**WHAT IS REQUIRED:** If a line in the following entries holds the string "Pärimusest", include it in the tally. State the total and nothing further.

▼▼▼

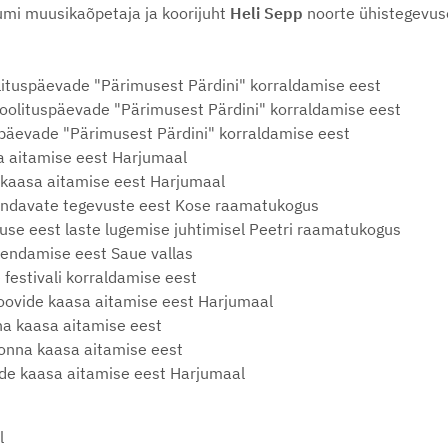
iumi muusikaõpetaja ja koorijuht
Heli Sepp
noorte ühistegevus
ituspäevade "Pärimusest Pärdini" korraldamise eest
oolituspäevade "Pärimusest Pärdini" korraldamise eest
päevade "Pärimusest Pärdini" korraldamise eest
a aitamise eest Harjumaal
 kaasa aitamise eest Harjumaal
endavate tegevuste eest Kose raamatukogus
se eest laste lugemise juhtimisel Peetri raamatukogus
rendamise eest Saue vallas
festivali korraldamise eest
roovide kaasa aitamise eest Harjumaal
onna kaasa aitamise eest
eekonna kaasa aitamise eest
vide kaasa aitamise eest Harjumaal
l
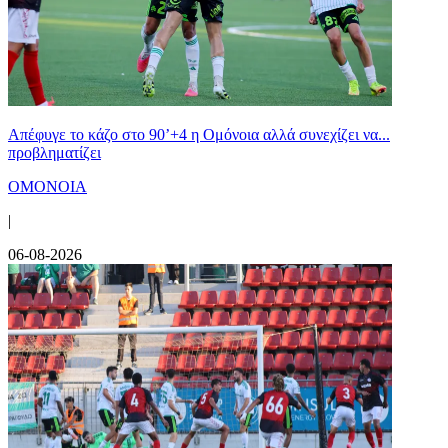
Απέφυγε το κάζο στο 90’+4 η Ομόνοια αλλά συνεχίζει να...
προβληματίζει
ΟΜΟΝΟΙΑ
|
06-08-2026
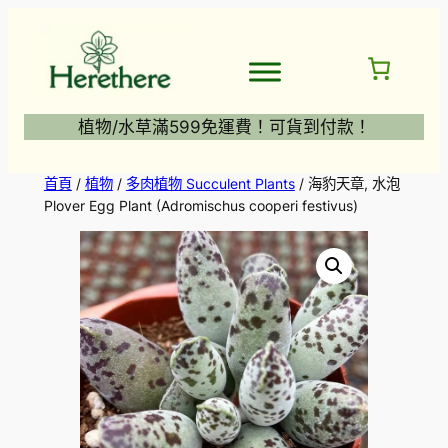
跳
至
主
要
內
植物/水草滿599免運費！可貨到付款！
容
首頁
/
植物
/
多肉植物 Succulent Plants
/ 海豹天章, 水泡
Plover Egg Plant (Adromischus cooperi festivus)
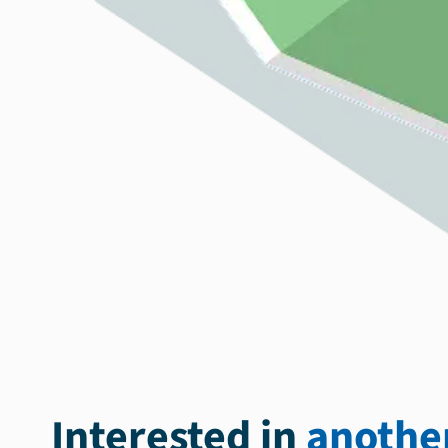
Interested in
another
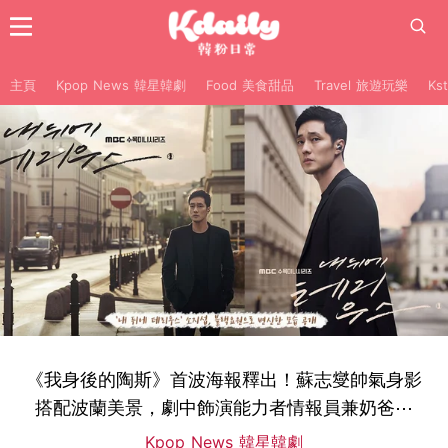
主頁
Kpop News 韓星韓劇
Food 美食甜品
Travel 旅遊玩樂
Ks
《我身後的陶斯》首波海報釋出！蘇志燮帥氣身影
搭配波蘭美景，劇中飾演能力者情報員兼奶爸⋯
Kpop News 韓星韓劇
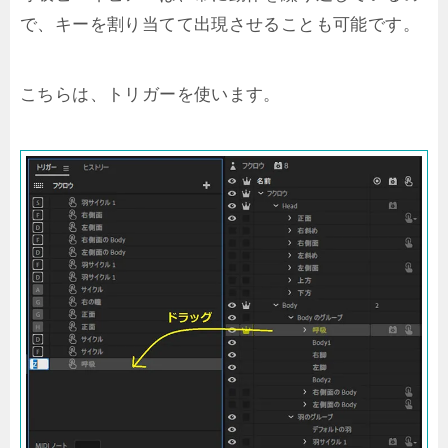
で、キーを割り当てて出現させることも可能です。
こちらは、トリガーを使います。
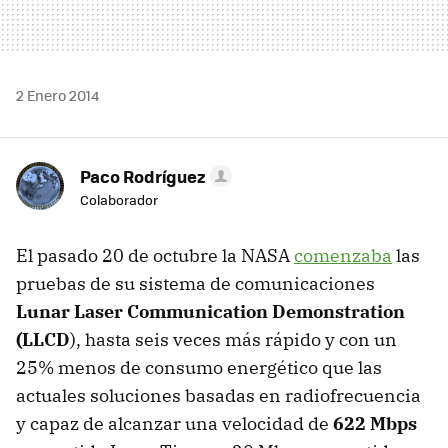
2 Enero 2014
Paco Rodríguez
Colaborador
El pasado 20 de octubre la NASA
comenzaba
las
pruebas de su sistema de comunicaciones
Lunar Laser Communication Demonstration
(LLCD
), hasta seis veces más rápido y con un
25% menos de consumo energético que las
actuales soluciones basadas en radiofrecuencia
y capaz de alcanzar una velocidad de
622 Mbps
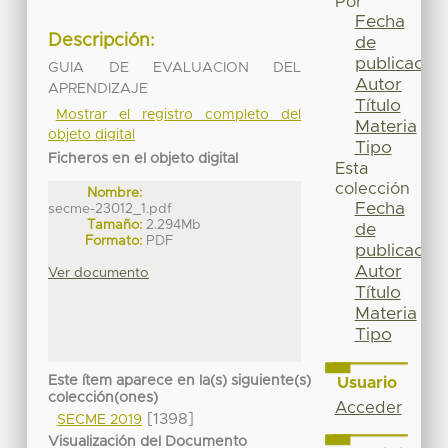
Por
Fecha
Descripción:
de
publicación
GUIA DE EVALUACION DEL
Autor
APRENDIZAJE
Título
Mostrar el registro completo del
Materia
objeto digital
Tipo
Ficheros en el objeto digital
Esta
colección
Nombre:
Fecha
secme-23012_1.pdf
Tamaño:
2.294Mb
de
Formato:
PDF
publicación
Autor
Ver documento
Título
Materia
Tipo
Este ítem aparece en la(s) siguiente(s)
Usuario
colección(ones)
Acceder
[1398]
SECME 2019
Visualización del Documento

▲▲▲

**TASK SOLUTION:** 3